Philippe Bastien, chairman of Glass for Europe and regional president for AGC Glass Europe, was another presenter.

“The glass industry has changed a lot [in 30 years]. So has society and our thinking about climate change,” Bastien said. “The concept of a low-carbon economy was in its infancy– the first global agreement on tackling climate had just been adopted in 1992.”

He said working toward a sustainable future should no longer be a topic of debate, as it is a reality sought by the global Paris agreement and guided by global policies such as the UN’s 2030 Sustainable Development Goal.

“We are actively contributing strongly today to a more sustainable, low-carbon future by providing recyclable materials essential to innovate buildings… and helping increase the share of renewable solar energy,” Bastien said.

He also explained that high-performance coated glass could help save nearly 100 million tons of CO2 from buildings annually, just in Europe alone. He spoke on the efforts of the European flat glass industry to continue working toward sustainable processes.

“We have also made huge strides in reducing CO2 emission from our own activity. As we all know, any glass production is an energy-intensive process with resulting CO2 emissions toward the EU flat glass industry. We have also worked very hard to reduce our CO2 emissions incurred during production. Since 1990, we have managed to reduce emissions by 42%.”

Vitrum officials were also present at the international event. Its president, Dino Zandonella Necca, delivered closing remarks.

“Glass is, without doubt, a wondrous material for our daily modern life. It’s recyclable, environmentally friendly, healthier, and architecturally expressive,” he said.

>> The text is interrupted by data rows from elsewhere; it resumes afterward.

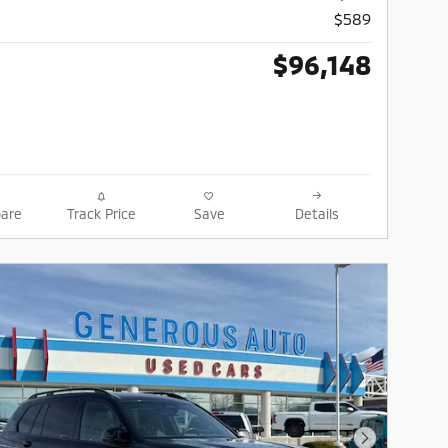
$589
$96,148
are
Track Price
Save
Details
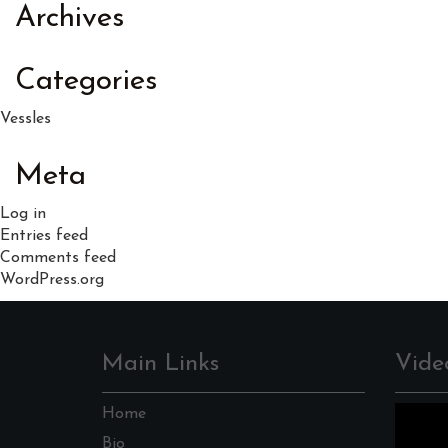
Archives
Categories
Vessles
Meta
Log in
Entries feed
Comments feed
WordPress.org
Main Links
Vide
Home
Bio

Nancy Mammaro, Mappi CEO and vice president of GIMAV, the Association of Italian manufacturers and suppliers of machines, accessories, equipment, and special products for glass processing, was also at the ceremony. She said there were around 80 participants from all around the world including a variety of speakers who spoke about glass “as if they are reciting poetry.”

“We really love glass– this is the best slogan for [the Year of Glass Opening Ceremony],” she said.